Farmers turn from hogs to fish

US - Let them eat fish.
calendar icon 8 March 2007
clock icon 2 minute read

That’s the idea behind converting old hog and poultry barns into aquaculture production facilities. The Allen County Extension office will be one site presenting a live video on the possibility 7-9 p.m. Thursday.

“A lot of these hog barns are sitting there, and they can be utilized,” said Gonzalee Martin, extension educator agriculture/natural resources. He sees great possibilities for farmers interested in giving it a try.

“Selling the fish won’t be a problem,” Martin said. Restaurants and fish-fry organizers might welcome the source.

With studies touting the nutritional value of fish, as well as possible connections to improving memory, Shawn McWhorter, a research associate/aquaculture specialist at Ohio State University’s satellite site in Bowling Green, sees a growing popularity of aquaculture.

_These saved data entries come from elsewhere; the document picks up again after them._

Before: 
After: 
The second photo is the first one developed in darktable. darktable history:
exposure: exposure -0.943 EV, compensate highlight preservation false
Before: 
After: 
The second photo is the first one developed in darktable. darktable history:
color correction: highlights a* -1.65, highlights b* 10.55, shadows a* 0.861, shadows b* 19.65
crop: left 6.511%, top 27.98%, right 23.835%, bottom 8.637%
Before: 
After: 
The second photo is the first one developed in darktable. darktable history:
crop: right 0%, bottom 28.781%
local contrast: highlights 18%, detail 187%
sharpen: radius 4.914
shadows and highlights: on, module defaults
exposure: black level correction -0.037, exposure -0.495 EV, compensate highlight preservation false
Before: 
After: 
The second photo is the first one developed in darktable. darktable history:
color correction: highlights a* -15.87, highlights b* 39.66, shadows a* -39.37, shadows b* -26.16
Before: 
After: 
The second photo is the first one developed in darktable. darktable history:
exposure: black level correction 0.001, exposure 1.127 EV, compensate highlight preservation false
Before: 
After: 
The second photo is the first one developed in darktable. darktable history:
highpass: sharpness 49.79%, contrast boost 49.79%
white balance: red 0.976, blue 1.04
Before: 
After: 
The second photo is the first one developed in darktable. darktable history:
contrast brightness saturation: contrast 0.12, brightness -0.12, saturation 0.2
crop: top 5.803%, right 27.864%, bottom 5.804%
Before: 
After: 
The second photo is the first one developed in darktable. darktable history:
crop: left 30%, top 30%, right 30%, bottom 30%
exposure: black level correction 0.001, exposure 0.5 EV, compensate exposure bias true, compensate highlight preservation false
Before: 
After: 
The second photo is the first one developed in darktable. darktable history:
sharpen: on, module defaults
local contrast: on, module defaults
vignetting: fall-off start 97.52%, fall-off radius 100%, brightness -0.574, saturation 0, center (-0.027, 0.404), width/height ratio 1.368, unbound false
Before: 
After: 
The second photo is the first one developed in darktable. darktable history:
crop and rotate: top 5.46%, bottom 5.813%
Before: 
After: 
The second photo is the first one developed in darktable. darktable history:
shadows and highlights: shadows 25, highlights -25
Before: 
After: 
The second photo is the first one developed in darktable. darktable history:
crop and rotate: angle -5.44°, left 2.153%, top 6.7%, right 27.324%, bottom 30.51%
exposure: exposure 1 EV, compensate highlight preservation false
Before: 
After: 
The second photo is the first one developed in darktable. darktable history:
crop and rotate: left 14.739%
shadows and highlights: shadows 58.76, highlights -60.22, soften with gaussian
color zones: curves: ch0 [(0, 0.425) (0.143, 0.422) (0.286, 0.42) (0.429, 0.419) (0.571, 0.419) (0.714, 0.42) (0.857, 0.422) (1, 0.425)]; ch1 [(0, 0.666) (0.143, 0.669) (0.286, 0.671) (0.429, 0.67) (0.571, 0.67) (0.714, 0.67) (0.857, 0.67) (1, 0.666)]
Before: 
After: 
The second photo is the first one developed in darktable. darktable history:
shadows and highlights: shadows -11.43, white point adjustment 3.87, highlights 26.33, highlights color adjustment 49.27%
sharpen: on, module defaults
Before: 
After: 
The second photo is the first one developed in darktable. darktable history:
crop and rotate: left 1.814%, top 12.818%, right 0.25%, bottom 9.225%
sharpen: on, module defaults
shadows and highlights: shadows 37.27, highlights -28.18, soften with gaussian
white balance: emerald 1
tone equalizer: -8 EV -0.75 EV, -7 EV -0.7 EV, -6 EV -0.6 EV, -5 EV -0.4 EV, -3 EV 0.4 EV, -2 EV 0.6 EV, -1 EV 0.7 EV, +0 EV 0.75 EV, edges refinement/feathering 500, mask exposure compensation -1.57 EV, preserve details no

“It’s getting more mainstream,” he said.

One hog and crop operation he worked with was losing $5,000 to $7,000 a week, and the fourth-generation family decided to try aquaculture, he said. But it’s not cheap to start, and McWhorter cautions against just plunging in. A farmer in Bellevue, Ohio, spent $250,000 to set up an aquaculture facility. It drew quite a reaction from neighbors, who might not have batted an eye if he had spent the money on farm machinery.